The following are the top stories in the Maltese and overseas press.

The Times of Malta reports how the wife of the man murdered in Marsa earlier this week heard his last breaths. She recounts the scene. The newspaper also reports about a discrepancy in the Maltese and language versions of the legal notice on citizenship.

The Malta Independent says the Mayor of Mosta is calling for the release of footage showing the Mosta cat killer.

In-Nazzjon says the discrepancy in the citizenship legal notice makes this a comedy of errors.

l-orizzont says it is legally impossible for the government to amend the legal notice on citizenship in the way the PN wants it to.

The overseas press

European lawmakers have called for targeted EU sanctions against the Ukraine government and those implicated in violence against pro-EU demonstrators. AFP reports a non-binding resolution said the EU and member states should consider travel bans and asset freezes on those personally responsible for the attacks on and deaths of protesters. MEPs said they also wanted the EU to provide financial support for Ukraine. EU foreign ministers will discuss Ukraine at a meeting on Monday.

USA Today says two senior American diplomats, thinking their conversation about the Ukraine was secure and private, were caught disparaging the European Union in a phone call that was apparently bugged – and US officials say they strongly suspect Russia of leaking the conversation. The suspicions were aired after audio of the call was posted to the Internet and amid continuing criticism of the United States in Europe and elsewhere over NSA spying on foreign leaders. They also came as the Russia-hosted Winter Olympics open under tight security to prevent possible terrorist attacks and highlighted distrust between Washington and Moscow that has thrived despite the Obama administration's attempt to “reset” relations with the Kremlin.

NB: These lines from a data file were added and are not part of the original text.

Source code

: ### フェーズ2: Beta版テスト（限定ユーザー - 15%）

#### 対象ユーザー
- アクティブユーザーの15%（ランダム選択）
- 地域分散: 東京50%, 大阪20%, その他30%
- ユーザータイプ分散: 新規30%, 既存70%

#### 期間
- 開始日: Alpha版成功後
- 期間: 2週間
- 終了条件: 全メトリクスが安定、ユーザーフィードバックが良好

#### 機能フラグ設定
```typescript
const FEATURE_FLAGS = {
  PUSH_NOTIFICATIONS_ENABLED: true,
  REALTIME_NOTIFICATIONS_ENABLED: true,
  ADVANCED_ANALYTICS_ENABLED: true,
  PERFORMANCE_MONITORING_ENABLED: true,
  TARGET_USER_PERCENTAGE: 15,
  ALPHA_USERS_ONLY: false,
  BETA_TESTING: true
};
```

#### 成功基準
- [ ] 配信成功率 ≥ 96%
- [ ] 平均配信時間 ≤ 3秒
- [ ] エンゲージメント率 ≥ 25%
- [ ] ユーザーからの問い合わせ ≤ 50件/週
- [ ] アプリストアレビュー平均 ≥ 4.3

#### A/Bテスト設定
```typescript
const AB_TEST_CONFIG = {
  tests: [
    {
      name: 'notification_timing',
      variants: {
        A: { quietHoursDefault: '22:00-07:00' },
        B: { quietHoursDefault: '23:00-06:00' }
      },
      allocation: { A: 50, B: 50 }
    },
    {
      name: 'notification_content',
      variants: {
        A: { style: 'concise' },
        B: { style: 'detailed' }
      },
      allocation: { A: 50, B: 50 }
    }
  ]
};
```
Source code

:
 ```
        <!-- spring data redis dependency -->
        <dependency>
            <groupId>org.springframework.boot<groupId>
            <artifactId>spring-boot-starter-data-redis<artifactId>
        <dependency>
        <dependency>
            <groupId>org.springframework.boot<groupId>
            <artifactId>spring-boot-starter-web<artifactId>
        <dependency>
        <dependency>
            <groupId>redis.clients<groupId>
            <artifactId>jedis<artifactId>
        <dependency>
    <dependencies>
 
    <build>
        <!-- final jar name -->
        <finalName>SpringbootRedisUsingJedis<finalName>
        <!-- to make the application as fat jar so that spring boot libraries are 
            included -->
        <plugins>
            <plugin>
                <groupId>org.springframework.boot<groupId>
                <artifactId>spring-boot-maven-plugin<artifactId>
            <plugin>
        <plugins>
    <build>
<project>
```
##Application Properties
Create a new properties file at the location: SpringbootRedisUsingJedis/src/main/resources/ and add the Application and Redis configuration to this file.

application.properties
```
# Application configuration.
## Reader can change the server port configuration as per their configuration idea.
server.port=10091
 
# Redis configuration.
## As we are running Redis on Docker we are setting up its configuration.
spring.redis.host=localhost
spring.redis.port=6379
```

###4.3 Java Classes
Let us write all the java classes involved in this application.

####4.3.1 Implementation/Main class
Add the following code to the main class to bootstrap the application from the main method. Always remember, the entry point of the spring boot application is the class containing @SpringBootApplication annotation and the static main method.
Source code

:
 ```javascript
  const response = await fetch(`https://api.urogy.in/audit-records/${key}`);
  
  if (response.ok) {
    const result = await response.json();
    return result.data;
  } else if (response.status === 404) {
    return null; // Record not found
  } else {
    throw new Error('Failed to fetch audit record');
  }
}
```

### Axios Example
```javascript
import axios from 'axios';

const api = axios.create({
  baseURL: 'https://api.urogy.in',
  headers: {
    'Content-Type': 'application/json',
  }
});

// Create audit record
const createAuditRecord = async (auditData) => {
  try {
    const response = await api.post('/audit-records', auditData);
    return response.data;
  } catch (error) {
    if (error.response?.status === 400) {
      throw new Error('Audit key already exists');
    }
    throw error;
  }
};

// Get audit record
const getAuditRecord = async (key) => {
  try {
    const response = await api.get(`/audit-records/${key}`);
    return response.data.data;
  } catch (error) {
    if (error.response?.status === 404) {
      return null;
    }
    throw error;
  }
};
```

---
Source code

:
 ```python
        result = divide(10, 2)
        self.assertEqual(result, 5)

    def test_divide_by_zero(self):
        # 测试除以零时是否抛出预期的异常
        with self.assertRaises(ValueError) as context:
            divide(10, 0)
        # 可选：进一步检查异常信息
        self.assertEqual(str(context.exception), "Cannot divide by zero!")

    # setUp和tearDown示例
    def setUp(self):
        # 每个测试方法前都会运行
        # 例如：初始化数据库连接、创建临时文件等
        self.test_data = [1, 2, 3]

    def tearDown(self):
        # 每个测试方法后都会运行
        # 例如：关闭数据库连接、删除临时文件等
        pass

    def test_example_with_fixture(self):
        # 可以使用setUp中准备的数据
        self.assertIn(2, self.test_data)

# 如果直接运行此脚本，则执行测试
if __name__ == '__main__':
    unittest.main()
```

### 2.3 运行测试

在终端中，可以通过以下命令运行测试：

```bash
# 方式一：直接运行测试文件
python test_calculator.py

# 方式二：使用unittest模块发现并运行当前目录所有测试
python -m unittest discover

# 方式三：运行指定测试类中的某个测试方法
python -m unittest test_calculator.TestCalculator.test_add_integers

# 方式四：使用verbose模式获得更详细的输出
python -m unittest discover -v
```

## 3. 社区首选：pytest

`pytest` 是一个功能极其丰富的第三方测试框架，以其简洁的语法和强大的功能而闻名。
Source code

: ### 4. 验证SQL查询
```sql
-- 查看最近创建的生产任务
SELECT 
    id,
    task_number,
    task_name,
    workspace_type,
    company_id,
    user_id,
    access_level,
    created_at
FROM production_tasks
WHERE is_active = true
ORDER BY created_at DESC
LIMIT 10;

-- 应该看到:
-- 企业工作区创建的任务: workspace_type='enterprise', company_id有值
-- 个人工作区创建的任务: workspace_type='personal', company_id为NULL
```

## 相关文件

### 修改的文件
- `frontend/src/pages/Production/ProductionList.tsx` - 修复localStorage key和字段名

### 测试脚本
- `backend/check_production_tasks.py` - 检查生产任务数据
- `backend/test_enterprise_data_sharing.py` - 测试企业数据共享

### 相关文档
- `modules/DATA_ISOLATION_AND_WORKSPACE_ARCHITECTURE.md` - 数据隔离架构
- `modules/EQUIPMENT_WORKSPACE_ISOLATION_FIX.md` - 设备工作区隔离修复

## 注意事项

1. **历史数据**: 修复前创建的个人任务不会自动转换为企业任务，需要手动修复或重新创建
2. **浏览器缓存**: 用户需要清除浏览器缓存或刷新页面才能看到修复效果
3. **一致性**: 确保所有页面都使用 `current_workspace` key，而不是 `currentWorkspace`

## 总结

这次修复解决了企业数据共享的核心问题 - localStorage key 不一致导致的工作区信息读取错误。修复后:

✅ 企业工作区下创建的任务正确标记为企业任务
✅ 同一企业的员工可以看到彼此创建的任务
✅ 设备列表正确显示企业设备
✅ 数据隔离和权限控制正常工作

Russia officially opens its first ever Winter Olympics later today with a lavish ceremony attended by dozens of heads of state and aimed at impressing a sceptical world with an unforgettable spectacle. Voice of Russia says the ceremony starts with symbolic timing – at 2014 local time (5.14 Malta Time) – in the spectacular new Fisht Stadium on the shores of the Black Sea. Russian President Vladimir Putin, who has spearheaded the Sochi Games from the bid in 2007, will be at the ceremony together with 66 world leaders including UN Secretary-General Ban Ki-moon. In total around 3,000 athletes, a record for the Winter Olympics, have gathered in Sochi to take part in 98 events.

According to Adevarul, Romanian Finance Minister Daniel Chitoiu announced his resignation on Thursday after anti-corruption officials launched a probe against his wife for suspected graft. Denying his resignation had anything to do with the scandal, Chitoiu said he resigned to focus more on activities in the National Liberal Party in preparation the European and presidential election. Chitoiu was also a deputy prime minister in the centre-left governing coalition.

Al Bawaba says a suicide bomber blew himself up at the gates of a Syrian prison and rebels stormed in behind him, freeing hundreds of inmates as part of an offensive aimed at capturing key government symbols around the northern city of Aleppo. Government forces, meanwhile, dropped crude “barrel bombs” in deadly airstrikes as both sides escalated their fight for the strategic city ahead of a second round of peace talks set for next week. Opposition leaders threatened to suspend the talks over the barrel bombings.

According to Greek Reporter, police have arrested a 48-year-old Bulgarian national in Larissa – accused of baby trafficking – after the Bulgarian authorities issued the European Arrest Warrant. Last week, Greek police arrested five Bulgarians and two Greeks in an ongoing large-scale operation which targeted a baby trafficking ring. One of the two Greeks is a well-known lawyer. Police officers infiltrated the crime ring by pretending to be clients that want to adopt an infant.

ABC News says a generation after the death of Martin Luther King, his children are fighting among themselves again – this time over two of their father's most cherished possessions: his 1964 Nobel Peace Prize medal and the Bible he carried. The civil rights leader's daughter Bernice King has both items, and her brothers, Dexter King and Martin Luther King III, asked a judge last week to order her to turn them over. She said her brothers want to sell them.

The Lancet reports that thanks to an episode in “House”, doctors at a German clinic were able to save a 55-year-old man who was in a serious and baffling decline. The patient had been referred to Marburg's Centre for Undiagnosed Diseases in May 2012. Poring over his medical history, the team found a past that was uneventful... apart from a double hip replacement. They pounced on this detail. Recalling an episode from the seventh season of “House”, the team began to suspect cobalt poisoning, probably from a worn hip implant. Scans and blood tests confirmed the suspicion and the patient soon had his metal prosthesis replaced by a ceramic one.